[Exercise aim] Copy out each line of the data that includes the string "scelte".
▽
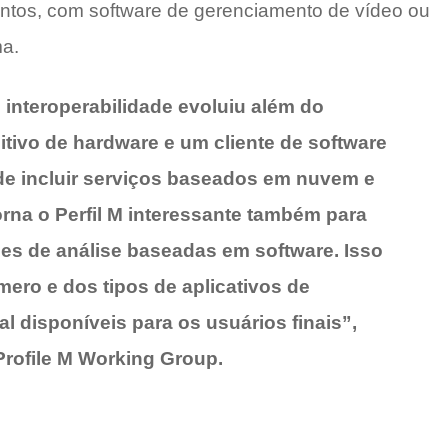
ntos, com software de gerenciamento de vídeo ou
ma.
interoperabilidade evoluiu além do
itivo de hardware e um cliente de software
e de incluir serviços baseados em nuvem e
orna o Perfil M interessante também para
s de análise baseadas em software. Isso
ero e dos tipos de aplicativos de
l disponíveis para os usuários finais”,
Profile M Working Group.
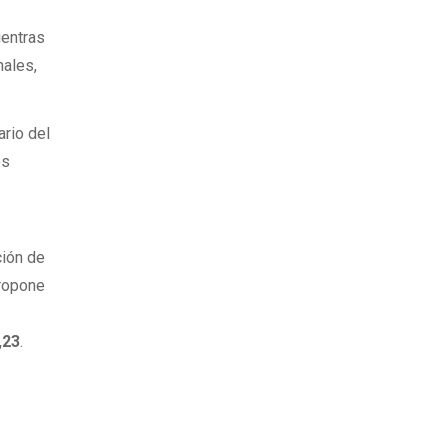
ientras
nales,
ario del
os
ción de
propone
,23
.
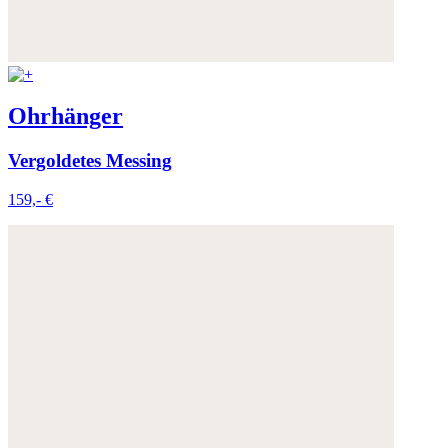
Ohrhänger
Vergoldetes Messing
159,- €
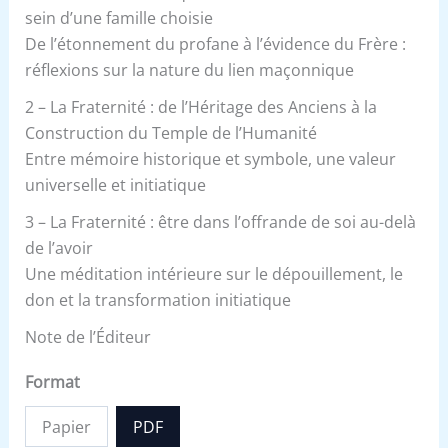
sein d’une famille choisie
De l’étonnement du profane à l’évidence du Frère :
réflexions sur la nature du lien maçonnique
2 – La Fraternité : de l’Héritage des Anciens à la
Construction du Temple de l’Humanité
Entre mémoire historique et symbole, une valeur
universelle et initiatique
3 – La Fraternité : être dans l’offrande de soi au-delà
de l’avoir
Une méditation intérieure sur le dépouillement, le
don et la transformation initiatique
Note de l’Éditeur
Format
Papier
PDF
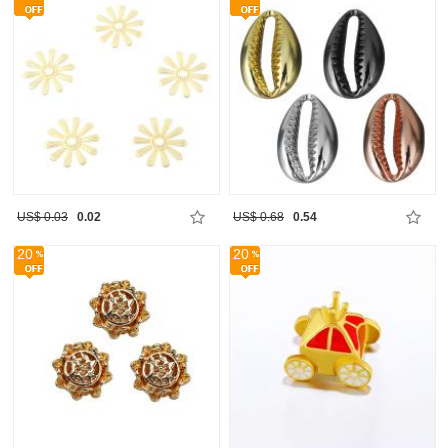
US$ 0.03
0.02
US$ 0.68
0.54
20
20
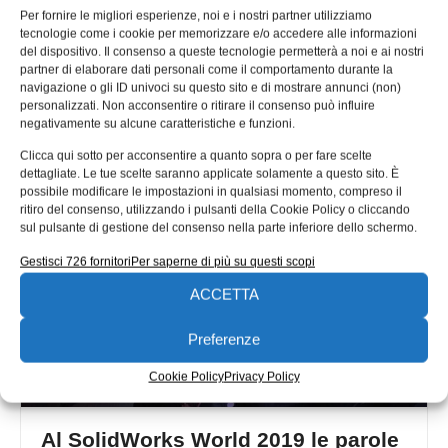
Per fornire le migliori esperienze, noi e i nostri partner utilizziamo
SolidWorks World 2019 e i partner
tecnologie come i cookie per memorizzare e/o accedere alle informazioni
dell’area espositiva
del dispositivo. Il consenso a queste tecnologie permetterà a noi e ai nostri
partner di elaborare dati personali come il comportamento durante la
Durante l’evento SolidWorks World 2019 di Dallas è stato
navigazione o gli ID univoci su questo sito e di mostrare annunci (non)
possibile ascoltare le novità che l’azienda del gruppo
personalizzati. Non acconsentire o ritirare il consenso può influire
Dassault Systèmes ha
negativamente su alcune caratteristiche e funzioni.
Alessandro Garnero
12/02/2019
Clicca qui sotto per acconsentire a quanto sopra o per fare scelte
dettagliate. Le tue scelte saranno applicate solamente a questo sito. È
possibile modificare le impostazioni in qualsiasi momento, compreso il
ritiro del consenso, utilizzando i pulsanti della Cookie Policy o cliccando
sul pulsante di gestione del consenso nella parte inferiore dello schermo.
Gestisci 726 fornitori
Per saperne di più su questi scopi
ACCETTA
Preferenze
Cookie Policy
Privacy Policy
Al SolidWorks World 2019 le parole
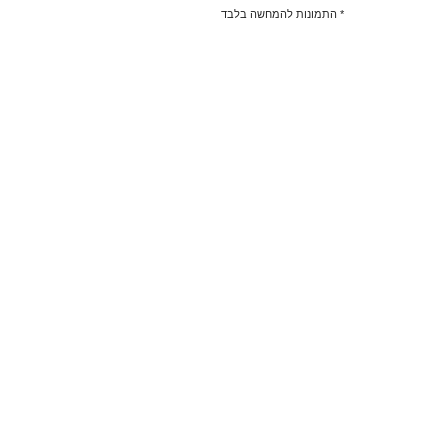
* התמונות להמחשה בלבד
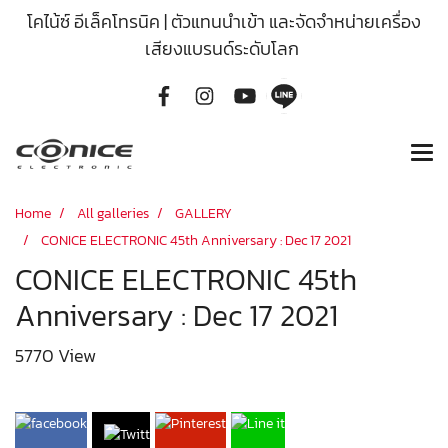
โคไน้ซ์ อีเล็คโทรนิค | ตัวแทนนำเข้า และจัดจำหน่ายเครื่อง
เสียงแบรนด์ระดับโลก
Home
All galleries
GALLERY
CONICE ELECTRONIC 45th Anniversary : Dec 17 2021
CONICE ELECTRONIC 45th
Anniversary : Dec 17 2021
5770 View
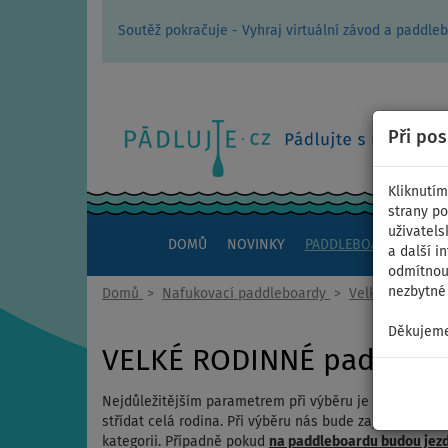
Soutěž pokračuje - Vyhraj virtuální závod a padd
Při po
Kliknutím
strany po
uživatels
DOMŮ
NOVINKY
PADDLEBOARDY
KAJ
a další i
odmítnout
nezbytné 
Domů
>
Nafukovací paddleboardy
>
Velké rodinné
Děkujeme
VELKÉ RODINNÉ paddlebo
Nejdůležitějším parametrem při výběru je
váha a výšk
střídat celá rodina. Při výběru nás bude zajímat váha a
kategorii. Případně pokud
na paddleboardu budou jezdi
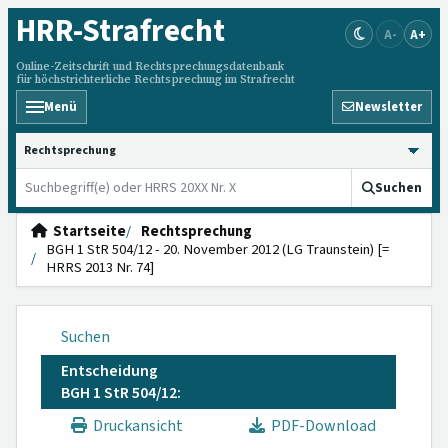
HRR
-Strafrecht
A-
A+
Online-Zeitschrift und Rechtsprechungsdatenbank
für höchstrichterliche Rechtsprechung im Strafrecht
Menü
Newsletter
HRRS durchsuchen
Suchen
Startseite
Rechtsprechung
BGH 1 StR 504/12 - 20. November 2012 (LG Traunstein) [=
HRRS 2013 Nr. 74]
Suchen
Entscheidung
BGH 1 StR 504/12:
Druckansicht
PDF-Download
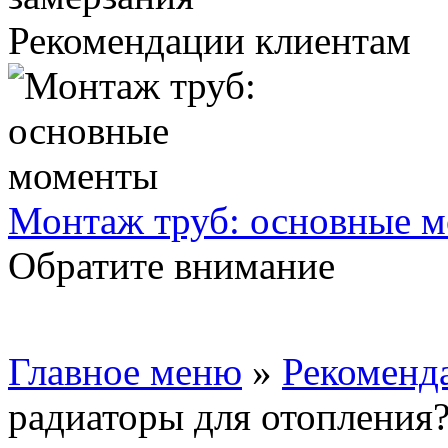
Рекомендации клиентам
Монтаж труб: основные 
Обратите внимание
Главное меню
»
Рекоменд
радиаторы для отопления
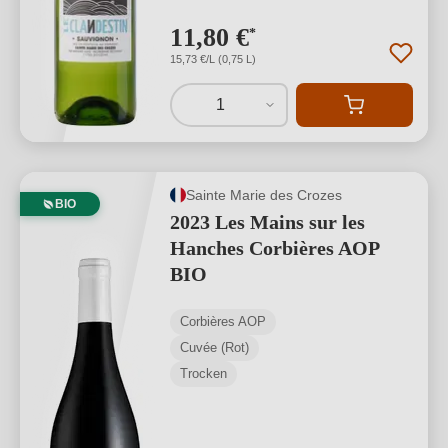
11,80 €
*
15,73 €/L (0,75 L)
1
Sainte Marie des Crozes
BIO
2023 Les Mains sur les
Hanches Corbières AOP
BIO
Corbières AOP
Cuvée (Rot)
Trocken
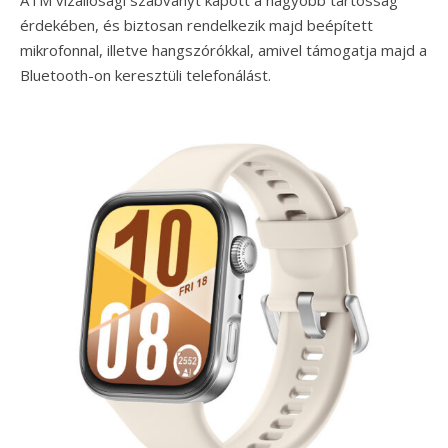
ATM vízállósági szabványt kapott a nagyobb tartósság
érdekében, és biztosan rendelkezik majd beépített
mikrofonnal, illetve hangszórókkal, amivel támogatja majd a
Bluetooth-on keresztüli telefonálást.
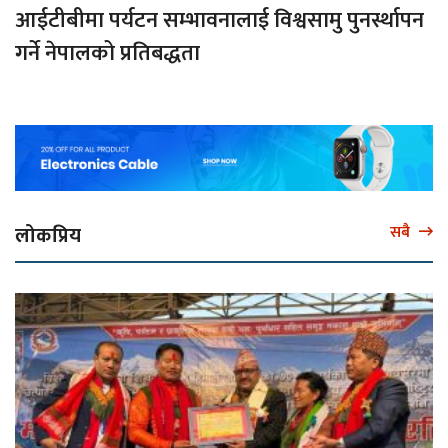
आईटीबीमा पर्यटन सम्भावनालाई विश्वसामु पुनर्स्थापन
गर्ने नेपालको प्रतिबद्धता
लोकप्रिय
सबै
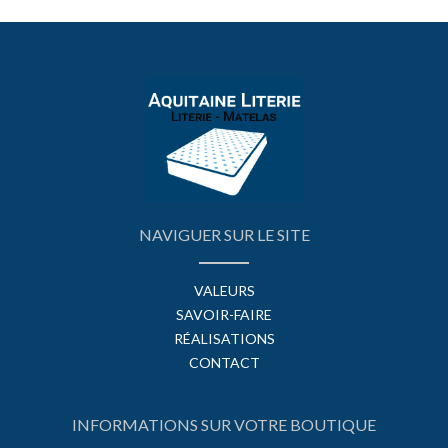
NAVIGUER SUR LE SITE
VALEURS
SAVOIR-FAIRE
RÉALISATIONS
CONTACT
INFORMATIONS SUR VOTRE BOUTIQUE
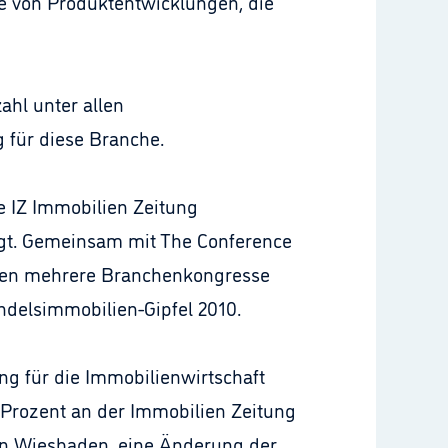
ihe von Produktentwicklungen, die
ahl unter allen
 für diese Branche.
ie IZ Immobilien Zeitung
igt. Gemeinsam mit The Conference
rden mehrere Branchenkongresse
ndelsimmobilien-Gipfel 2010.
g für die Immobilienwirtschaft
0 Prozent an der Immobilien Zeitung
 in Wiesbaden, eine Änderung der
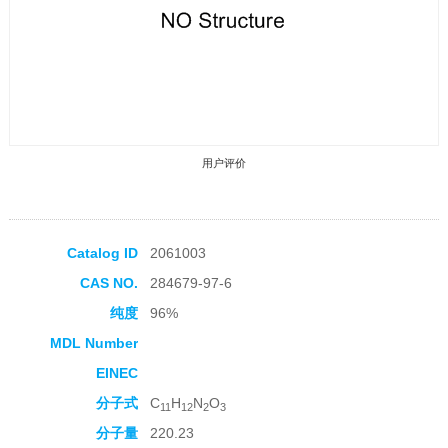
用户评价
Catalog ID
2061003
CAS NO.
284679-97-6
收藏产品
纯度
96%
MDL Number
EINEC
分子式
C
H
N
O
11
12
2
3
分子量
220.23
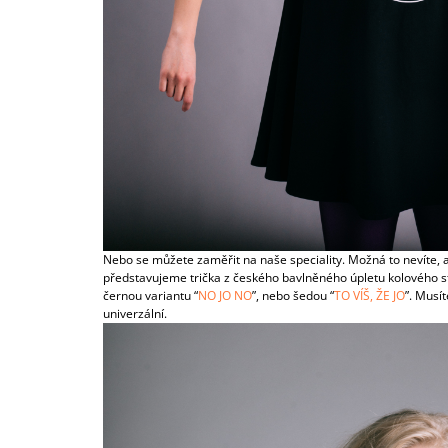
Nebo se můžete zaměřit na naše speciality. Možná to nevíte, a
představujeme trička z českého bavlněného úpletu kolového stři
černou variantu “
NO JO NO
”, nebo šedou “
TO VÍŠ, ŽE JO
”. Musí
univerzální.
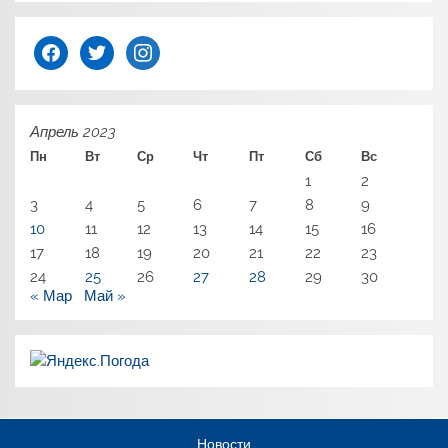
facebook
twitter
instagram
Апрель 2023
Пн
Вт
Ср
Чт
Пт
Сб
Вс
1
2
3
4
5
6
7
8
9
10
11
12
13
14
15
16
17
18
19
20
21
22
23
24
25
26
27
28
29
30
« Мар
Май »
Новости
△
[Finished exercise]
Clicca qui sotto per acconsentire a quanto sopra o per fare scelte
dettagliate. Le tue scelte saranno applicate solamente a questo sito. È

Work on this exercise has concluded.